Future of Online Fantasy Sports Uncertain

Fantasy sports have been popular in America for decades. It is estimated that around 31 million Americans play fantasy sports each year, creating fantasy rosters of real players from different sports teams and accumulating points based on each player’s performance in actual games. Traditionally, a group of friends or co-workers would use the same team roster for an entire season and compete for prize money awarded at the end.
Recently however, the entire format of the game has changed. In 2006, Congress passed the Unlawful Internet Gambling Enforcement Act which prohibits Internet gambling—making online poker, online casinos, and other online games against federal law. At first, major sports leagues wanted to extend the ban to online fantasy sports, an online version of traditional fantasy sports, but changed their position at the last minute. As a result, fantasy sports were excluded from the law and sports leagues hoped online fantasy would increase fan interest and be good for business. Proponents of online fantasy sports say it helps teams “draw fans when they are struggling at the box office” and “it has had an immediate impact on the cultural landscape at a time when the appetite for sports wagering is at a peak.”
Two online fantasy sports companies in particular have been runaway successes, FanDuel and DraftKings. On these sites, players pay an entry fee and can create multiple fantasy lineups every week. The companies have secured astounding support and financial backing; FanDuel has $363 million in financing and DraftKings has $426. The two companies have deals with NFL teams, NBA teams, and NHL teams plus relationships with ESPN and Bleacher Report, and they have big name companies as investors (think Google and Comcast).

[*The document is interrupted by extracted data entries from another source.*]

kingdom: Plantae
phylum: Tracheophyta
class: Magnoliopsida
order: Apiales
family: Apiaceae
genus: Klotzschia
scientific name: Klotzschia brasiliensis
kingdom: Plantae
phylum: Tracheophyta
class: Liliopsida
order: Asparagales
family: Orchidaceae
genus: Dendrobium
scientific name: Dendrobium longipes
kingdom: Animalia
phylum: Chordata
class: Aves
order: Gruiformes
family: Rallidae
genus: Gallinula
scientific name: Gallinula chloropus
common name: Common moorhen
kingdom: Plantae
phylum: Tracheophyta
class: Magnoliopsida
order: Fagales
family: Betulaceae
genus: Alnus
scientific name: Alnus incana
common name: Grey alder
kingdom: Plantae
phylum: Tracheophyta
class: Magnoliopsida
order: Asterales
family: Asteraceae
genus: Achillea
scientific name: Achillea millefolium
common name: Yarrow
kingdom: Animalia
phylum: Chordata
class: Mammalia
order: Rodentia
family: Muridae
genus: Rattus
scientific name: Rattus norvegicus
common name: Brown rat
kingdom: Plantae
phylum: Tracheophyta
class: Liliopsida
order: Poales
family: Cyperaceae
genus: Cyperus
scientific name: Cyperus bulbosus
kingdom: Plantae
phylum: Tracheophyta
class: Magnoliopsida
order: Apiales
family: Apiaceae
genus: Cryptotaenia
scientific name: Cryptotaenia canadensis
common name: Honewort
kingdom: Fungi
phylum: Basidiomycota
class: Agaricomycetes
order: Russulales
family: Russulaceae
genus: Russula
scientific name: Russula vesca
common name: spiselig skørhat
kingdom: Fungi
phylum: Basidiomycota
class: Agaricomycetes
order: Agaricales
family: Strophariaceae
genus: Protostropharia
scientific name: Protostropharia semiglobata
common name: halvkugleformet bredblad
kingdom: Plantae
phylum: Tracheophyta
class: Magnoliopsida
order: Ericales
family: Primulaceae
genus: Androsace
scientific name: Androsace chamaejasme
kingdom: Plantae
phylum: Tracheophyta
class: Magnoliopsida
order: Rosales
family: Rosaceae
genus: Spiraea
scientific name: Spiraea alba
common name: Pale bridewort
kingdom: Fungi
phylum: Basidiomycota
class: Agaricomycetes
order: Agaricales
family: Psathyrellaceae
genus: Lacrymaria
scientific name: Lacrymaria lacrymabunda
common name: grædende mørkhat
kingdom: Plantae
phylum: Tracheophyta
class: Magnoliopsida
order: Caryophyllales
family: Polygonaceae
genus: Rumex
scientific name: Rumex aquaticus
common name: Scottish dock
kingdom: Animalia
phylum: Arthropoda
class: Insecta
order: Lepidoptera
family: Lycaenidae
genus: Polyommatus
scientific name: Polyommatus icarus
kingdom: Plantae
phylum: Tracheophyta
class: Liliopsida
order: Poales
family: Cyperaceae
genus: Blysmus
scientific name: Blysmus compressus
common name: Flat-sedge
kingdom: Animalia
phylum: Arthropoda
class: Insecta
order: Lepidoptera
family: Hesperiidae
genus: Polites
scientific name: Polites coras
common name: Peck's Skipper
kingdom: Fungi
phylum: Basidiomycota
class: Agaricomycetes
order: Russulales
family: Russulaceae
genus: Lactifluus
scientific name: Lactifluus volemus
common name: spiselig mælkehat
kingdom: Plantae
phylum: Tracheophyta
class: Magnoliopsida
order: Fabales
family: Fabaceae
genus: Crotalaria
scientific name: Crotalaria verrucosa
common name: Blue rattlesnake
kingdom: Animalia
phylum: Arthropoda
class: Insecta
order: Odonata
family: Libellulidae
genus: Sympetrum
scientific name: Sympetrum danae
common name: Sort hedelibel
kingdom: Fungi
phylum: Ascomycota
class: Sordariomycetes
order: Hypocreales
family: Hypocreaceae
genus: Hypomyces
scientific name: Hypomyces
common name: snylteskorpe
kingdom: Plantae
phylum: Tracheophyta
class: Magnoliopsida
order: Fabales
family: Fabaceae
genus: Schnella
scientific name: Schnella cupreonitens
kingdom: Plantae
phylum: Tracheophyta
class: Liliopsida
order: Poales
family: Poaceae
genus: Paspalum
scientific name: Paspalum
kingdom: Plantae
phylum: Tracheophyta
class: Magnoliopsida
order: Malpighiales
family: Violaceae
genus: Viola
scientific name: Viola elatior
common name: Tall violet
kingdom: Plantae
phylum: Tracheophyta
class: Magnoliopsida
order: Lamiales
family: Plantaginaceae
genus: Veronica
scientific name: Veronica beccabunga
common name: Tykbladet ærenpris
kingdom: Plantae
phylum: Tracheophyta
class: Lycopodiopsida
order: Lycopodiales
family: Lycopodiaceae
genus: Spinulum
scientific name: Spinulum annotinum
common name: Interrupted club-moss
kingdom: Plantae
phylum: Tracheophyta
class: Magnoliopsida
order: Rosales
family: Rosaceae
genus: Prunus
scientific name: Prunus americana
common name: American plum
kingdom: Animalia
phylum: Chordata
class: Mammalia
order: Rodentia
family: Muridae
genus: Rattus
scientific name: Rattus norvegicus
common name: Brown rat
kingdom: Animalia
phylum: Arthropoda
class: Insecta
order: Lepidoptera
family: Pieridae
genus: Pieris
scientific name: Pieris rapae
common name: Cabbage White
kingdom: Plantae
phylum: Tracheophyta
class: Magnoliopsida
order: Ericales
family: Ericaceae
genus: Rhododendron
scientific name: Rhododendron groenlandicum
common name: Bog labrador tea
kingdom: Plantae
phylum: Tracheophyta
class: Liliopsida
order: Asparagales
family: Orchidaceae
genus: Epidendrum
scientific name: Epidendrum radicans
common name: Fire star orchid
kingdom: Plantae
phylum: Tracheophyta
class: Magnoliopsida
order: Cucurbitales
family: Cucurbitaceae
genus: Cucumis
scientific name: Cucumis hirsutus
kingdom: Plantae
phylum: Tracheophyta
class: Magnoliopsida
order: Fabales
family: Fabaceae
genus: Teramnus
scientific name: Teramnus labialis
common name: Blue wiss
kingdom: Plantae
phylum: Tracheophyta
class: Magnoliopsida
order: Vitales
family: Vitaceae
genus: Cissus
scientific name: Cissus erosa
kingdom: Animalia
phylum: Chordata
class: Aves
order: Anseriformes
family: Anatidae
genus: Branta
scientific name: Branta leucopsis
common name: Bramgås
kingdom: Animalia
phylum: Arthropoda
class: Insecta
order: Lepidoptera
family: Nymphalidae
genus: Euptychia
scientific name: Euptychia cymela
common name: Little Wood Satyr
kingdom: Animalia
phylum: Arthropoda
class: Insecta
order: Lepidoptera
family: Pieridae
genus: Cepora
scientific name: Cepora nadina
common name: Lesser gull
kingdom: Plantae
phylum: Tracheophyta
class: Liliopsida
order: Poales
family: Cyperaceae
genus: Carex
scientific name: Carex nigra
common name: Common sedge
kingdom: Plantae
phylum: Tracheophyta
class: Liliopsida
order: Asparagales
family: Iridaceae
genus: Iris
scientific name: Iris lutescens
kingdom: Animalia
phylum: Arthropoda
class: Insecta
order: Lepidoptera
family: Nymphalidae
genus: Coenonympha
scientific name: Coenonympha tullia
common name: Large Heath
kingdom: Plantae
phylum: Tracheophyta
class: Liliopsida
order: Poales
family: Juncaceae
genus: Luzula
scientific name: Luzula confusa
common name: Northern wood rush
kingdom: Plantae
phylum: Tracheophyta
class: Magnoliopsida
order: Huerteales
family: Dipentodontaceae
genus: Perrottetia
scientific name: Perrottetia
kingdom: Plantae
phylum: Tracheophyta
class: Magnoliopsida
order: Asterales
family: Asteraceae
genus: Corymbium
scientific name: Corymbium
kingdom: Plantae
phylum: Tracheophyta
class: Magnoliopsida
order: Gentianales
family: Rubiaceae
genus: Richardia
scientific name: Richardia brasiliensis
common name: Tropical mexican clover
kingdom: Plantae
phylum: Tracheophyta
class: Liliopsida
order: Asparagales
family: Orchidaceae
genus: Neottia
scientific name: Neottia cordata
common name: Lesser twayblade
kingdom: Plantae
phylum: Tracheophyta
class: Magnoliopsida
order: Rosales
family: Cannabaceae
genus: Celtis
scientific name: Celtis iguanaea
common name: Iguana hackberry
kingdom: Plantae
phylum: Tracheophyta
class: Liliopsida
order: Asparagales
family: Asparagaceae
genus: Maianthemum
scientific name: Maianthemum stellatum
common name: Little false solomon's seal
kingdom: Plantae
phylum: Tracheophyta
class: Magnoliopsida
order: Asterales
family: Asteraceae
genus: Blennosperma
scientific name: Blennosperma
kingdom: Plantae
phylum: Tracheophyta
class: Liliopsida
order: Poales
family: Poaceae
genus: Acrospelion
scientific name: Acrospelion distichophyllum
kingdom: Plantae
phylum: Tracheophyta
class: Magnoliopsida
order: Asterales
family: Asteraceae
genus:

To continue their success, the companies launched outrageous ad campaigns this year to the extent that “DraftKings and FanDuel outspent the entire beer industry in the month leading up to and including the NFL’s opening season.” These ads promise huge payoffs to winners, cash prizes, and testimonials in an attempt to attract as many players as possible to the sites.
While these sites are currently legal, many people are calling for increased scrutiny and regulation after a DraftKings employee won $350,000 on FanDuel the same week as that employee released data online about which football players site participants were choosing. This data, not available to the public until after the rosters are closed, could create an advantage because “top prizes are often won by individuals with a player who appears on fewer rosters but comes through with a big game.” While it is disputed if the employee used this information to create his successful roster, the fact that employees of one site could potentially use this information to win on other sites led to allegations of insider trading last week.
In response to the allegations, both sites released statements “defending their businesses’ integrity” and have now temporarily prohibited their employees from playing games on other company’s sites in addition to already prohibiting employees from playing games or tournaments on their own company sites.
Despite assurance from the two sites regarding the use of data by employees, consumers are still very concerned.

“Industry analysts” are calling for the likelihood of future criticisms regarding the loose regulations of online fantasy sports.

Additionally, Lawmakers have been discussing whether “daily fantasy games are pushing the boundaries of . . . [the] law that has allowed them to operate.” Representative Frank Pallone Jr. from New Jersey has requested a Congressional hearing to study the relationship between gambling and online fantasy sports in response to these conversations. Representative Pallone commented that these sites are enjoyable for sports fans and a big part of how they experience the games, but “[d]espite how mainstream these sites have become . . . the legal landscape governing these activities remains murky and should be reviewed.”
Furthermore, a class action lawsuit was filed last Thursday in federal court in Manhattan, accusing the two sites of “negligence, fraud and false advertising.” Adam Johnson, plaintiff, alleges that in light of the information regarding how the sites’ employees can use data to win on competing sites, Defendants misrepresented the contests as “fair games of skill,” when in reality Plaintiff and members of the class “were competing against individuals with insider knowledge, access and use of non-public data.”
Currently the fate of online fantasy sports is uncertain. Some, like NBA commissioner Adam Silver, are calling for the legalization of betting on professional sports all together. Critics however, see online fantasy as a game of chance and “de facto gambling” and should be against the law. Others simply have questions about the sites’ legality as they are currently operating; while the sites market themselves as “skill-based games,” is that an accurate portrayal of how the sites work? Despite the varied viewpoints in the US, one country considers online fantasy a form of gambling: when DraftKings expanded its business to England “it had to apply to the United Kingdom’s gambling commission for a license, which was granted last month.”  Despite the confusion regarding this area of law, it seems clear that scrutiny will only continue to increase for online fantasy sports websites and their fate will remain uncertain until Congress and the court system further explore this issue.